Saturday, April 12, 2014
Brief Apology for My Photography
There is an older sense of "apology" which denotes a defense of some idea, perspective, or action. This older use, less common today, does not necessarily carry the notion of regret for an idea, perspective, or action. It may simply indicate a defense of something against skeptics or critics. The word "apologia" -- for example, John Cardinal Newman's "Apologia Pro Vita Sua"-- serves this meaning and clearly does not suggest regret.
As it happens, though, I think I use the word "apology" in reference to my photography in both senses: defense and regret. I find that, in any given photographic excursion and in such excursions over time, I tend to take similar photographs. For example, this mid April day I took a long walk in the early morning to the Potomac River in Loudoun County just above Rowser's Ford. I love this walk and make it frequently. It involves trespassing on a private golf course to get to the river, but I usually do it early in the day and do no harm to the property. I transgress benignly. Along the way I often find many birds, a fox or two, flora in all stages depending on the season, smells and sounds, and the river as the destination. There and back, I take photographs. Almost by definition I take similar photographs repeatedly. I know that, and any who look at my photographs would know it.
But -- and here is the defense -- the experiences are similar yet new every time. The same things -- herons, foxes, trees, river banks, the Seneca Acqueduct across the river, moving and still water, reflections -- change by the hour, the month, the season. Precipitation or its lack changes how things look. The season changes how things look. Light in particular changes how things look. And the light changes moment to moment, day to day, month to month. In only a short time on the same day the water or the trees or the acqueduct takes on new qualities of color and form as the light changes. How much more do qualities change and manifest over weeks and seasons? I find the colors and forms fascinating. I find the play of light on all things wondrously and endlessly interesting. So I iterate similar photographs each excursion and over time, always with the urge to express new nuances of what can be seen.
But -- and here is the regret -- I know that some of my repetition of photographic subjects owes to lacks in imagination and discipline in the exercise. In terms of imagination or vision, I tend to seek the same experiences repeatedly. I do not push myself to extend my range of photographic subjects. In terms of discipline, I tend to photograph without sufficient intention and effort. Greater purpose and attention in the act of photography would yield better results. Also, I tend to keep and show too many photographs rather than paring those of lesser quality. Editing in photography, as in writing, requires a certain asceticism, especially with respect to what to possess.
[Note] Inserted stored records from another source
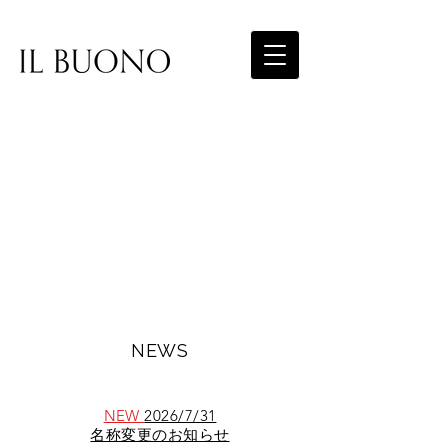
NEWS
NEW
2026/7/31
名称変更のお知らせ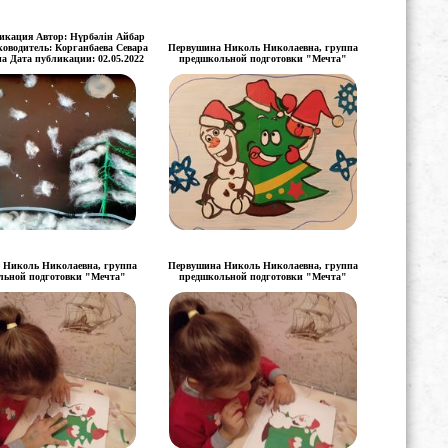
кация Автор: Нүрбәлін Айбар
оводитель: Корганбаева Севара
Первушина Николь Николаевна, группа
а Дата публикации: 02.05.2022
предшкольной подготовки "Мечта"
 Николь Николаевна, группа
Первушина Николь Николаевна, группа
льной подготовки "Мечта"
предшкольной подготовки "Мечта"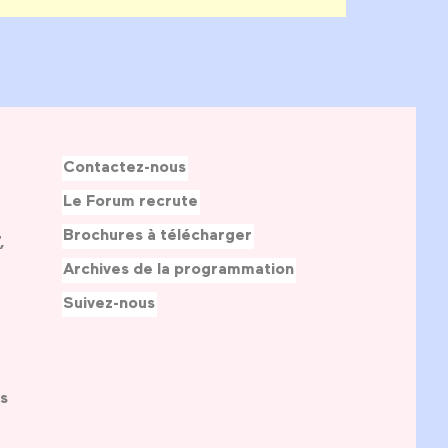
Contactez-nous
Le Forum recrute
Brochures à télécharger
,
Archives de la programmation
Suivez-nous
s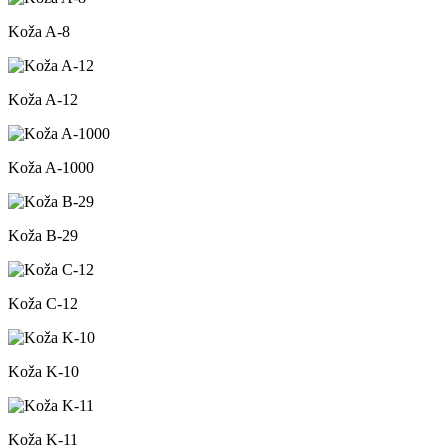
Koža A-8
Koža A-12
Koža A-1000
Koža B-29
Koža C-12
Koža K-10
Koža K-11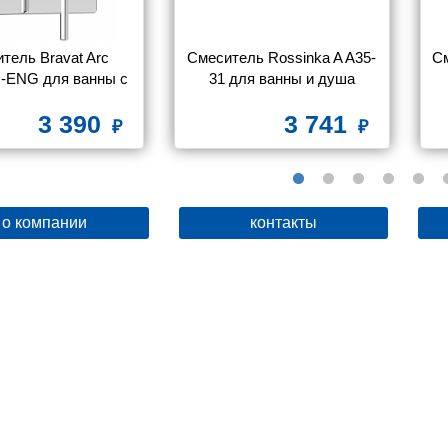
тель Bravat Arc 
Смеситель Rossinka A A35-
См
-ENG для ванны с 
31 для ванны и душа
душем
3 390
3 741
о компании
контакты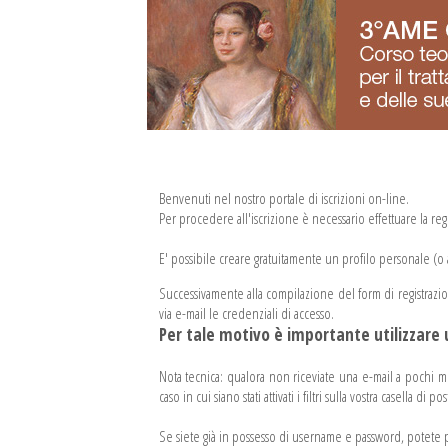
Benvenuti nel nostro portale di iscrizioni on-line.
Per procedere all'iscrizione è necessario effettuare la regis
E' possibile creare gratuitamente un profilo personale (o a
Successivamente alla compilazione del form di registrazione al
via e-mail le credenziali di accesso.
Per tale motivo è importante utilizzare u
Nota tecnica: qualora non riceviate una e-mail a pochi minu
caso in cui siano stati attivati i filtri sulla vostra casella di pos
Se siete già in possesso di username e password, potete pr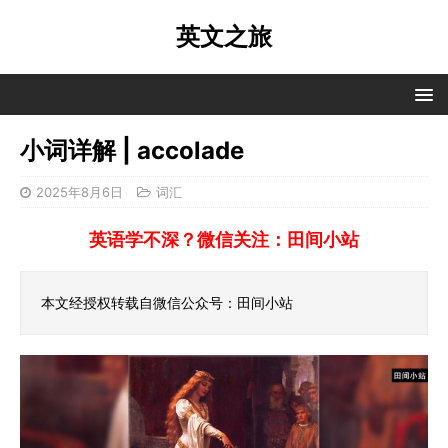
英文之旅
小词详解 | accolade
2025年8月6日
词汇
英语学不深？微信关注：田间小站
本文经授权转载自微信公众号：田间小站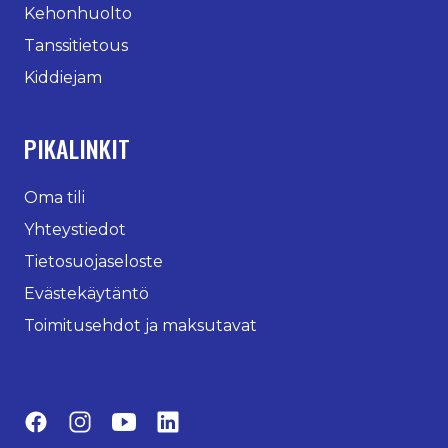
Kehonhuolto
Tanssitietous
Kiddiejam
PIKALINKIT
Oma tili
Yhteystiedot
Tietosuojaseloste
Evästekäytäntö
Toimitusehdot ja maksutavat
Facebook
Instagram
YouTube
LinkedIn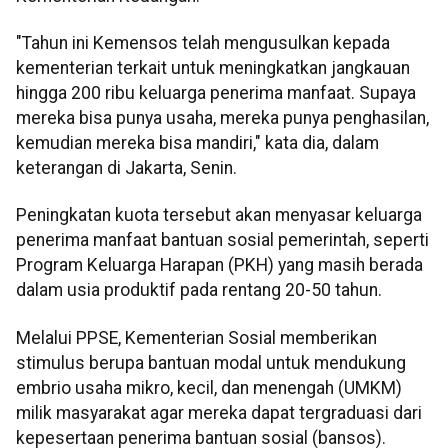
"Tahun ini Kemensos telah mengusulkan kepada
kementerian terkait untuk meningkatkan jangkauan
hingga 200 ribu keluarga penerima manfaat. Supaya
mereka bisa punya usaha, mereka punya penghasilan,
kemudian mereka bisa mandiri," kata dia, dalam
keterangan di Jakarta, Senin.
Peningkatan kuota tersebut akan menyasar keluarga
penerima manfaat bantuan sosial pemerintah, seperti
Program Keluarga Harapan (PKH) yang masih berada
dalam usia produktif pada rentang 20-50 tahun.
Melalui PPSE, Kementerian Sosial memberikan
stimulus berupa bantuan modal untuk mendukung
embrio usaha mikro, kecil, dan menengah (UMKM)
milik masyarakat agar mereka dapat tergraduasi dari
kepesertaan penerima bantuan sosial (bansos).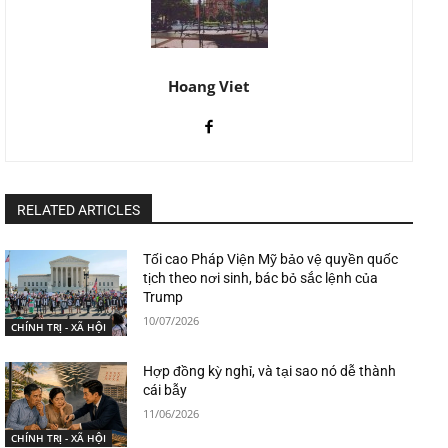
Hoang Viet
RELATED ARTICLES
Tối cao Pháp Viện Mỹ bảo vệ quyền quốc
tịch theo nơi sinh, bác bỏ sắc lệnh của
Trump
10/07/2026
CHÍNH TRỊ - XÃ HỘI
Hợp đồng kỳ nghỉ, và tại sao nó dễ thành
cái bẫy
11/06/2026
CHÍNH TRỊ - XÃ HỘI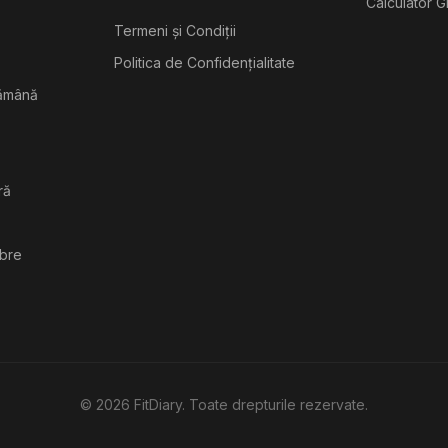
Calculator G
Termeni și Condiții
Politica de Confidențialitate
tămână
ră
ibre
©
2026
FitDiary. Toate drepturile rezervate.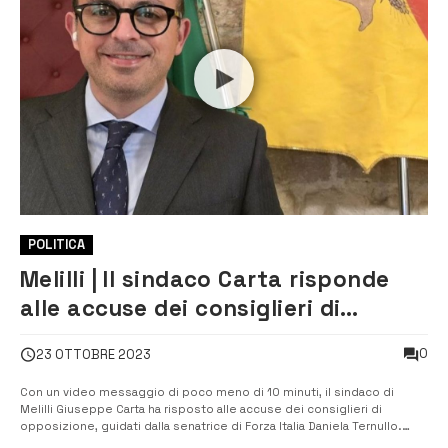
POLITICA
Melilli | Il sindaco Carta risponde
alle accuse dei consiglieri di
opposizione. Nessuna condanna né
0
23 OTTOBRE 2023
risarcimenti dovuti all’azienda.
Con un video messaggio di poco meno di 10 minuti, il sindaco di
Melilli Giuseppe Carta ha risposto alle accuse dei consiglieri di
opposizione, guidati dalla senatrice di Forza Italia Daniela Ternullo.
Nessuna condanna per il Comune di Melilli e nessun risarcimento è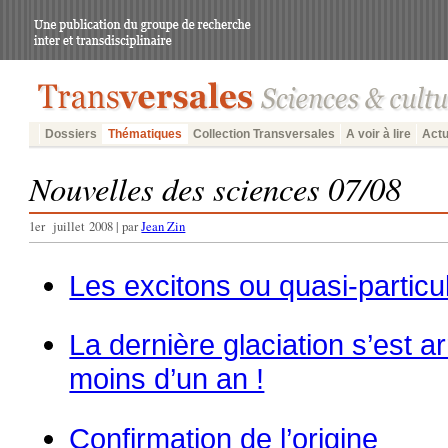
Dossiers
Thématiques
Collection Transversales
A voir à lire
Actu
Nouvelles des sciences 07/08
1er juillet 2008 | par
Jean Zin
Les excitons ou quasi-particu
La dernière glaciation s’est a
moins d’un an !
Confirmation de l’origine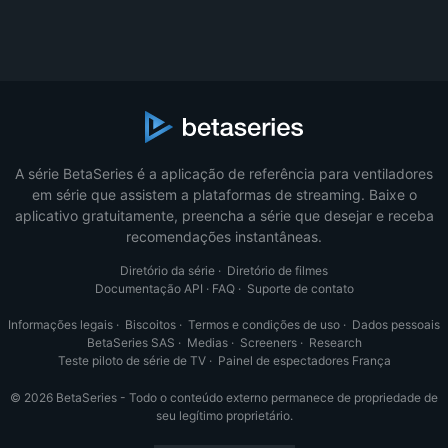
A série BetaSeries é a aplicação de referência para ventiladores
em série que assistem a plataformas de streaming. Baixe o
aplicativo gratuitamente, preencha a série que desejar e receba
recomendações instantâneas.
Diretório da série
·
Diretório de filmes
Documentação API
·
FAQ
·
Suporte de contato
Informações legais
·
Biscoitos
·
Termos e condições de uso
·
Dados pessoais
BetaSeries SAS
·
Medias
·
Screeners
·
Research
Teste piloto de série de TV
·
Painel de espectadores França
© 2026 BetaSeries - Todo o conteúdo externo permanece de propriedade de
seu legítimo proprietário.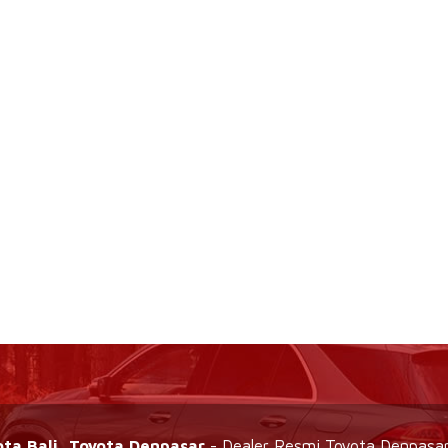
ota Bali, Toyota Denpasar
- Dealer Resmi Toyota Denpasar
And so I offer an apology for my photography with the desire that the photographs -- to the extent they succeed, with regret where they fail -- will please and enhance the lives of any who view them. I pray that I do not make and show them to put myself on display, at least not primarily or finally. Rather, I hope the viewer will see what I see, which is a world of wonder and beauty in myriad forms, in things small and large, in things broken and perfected.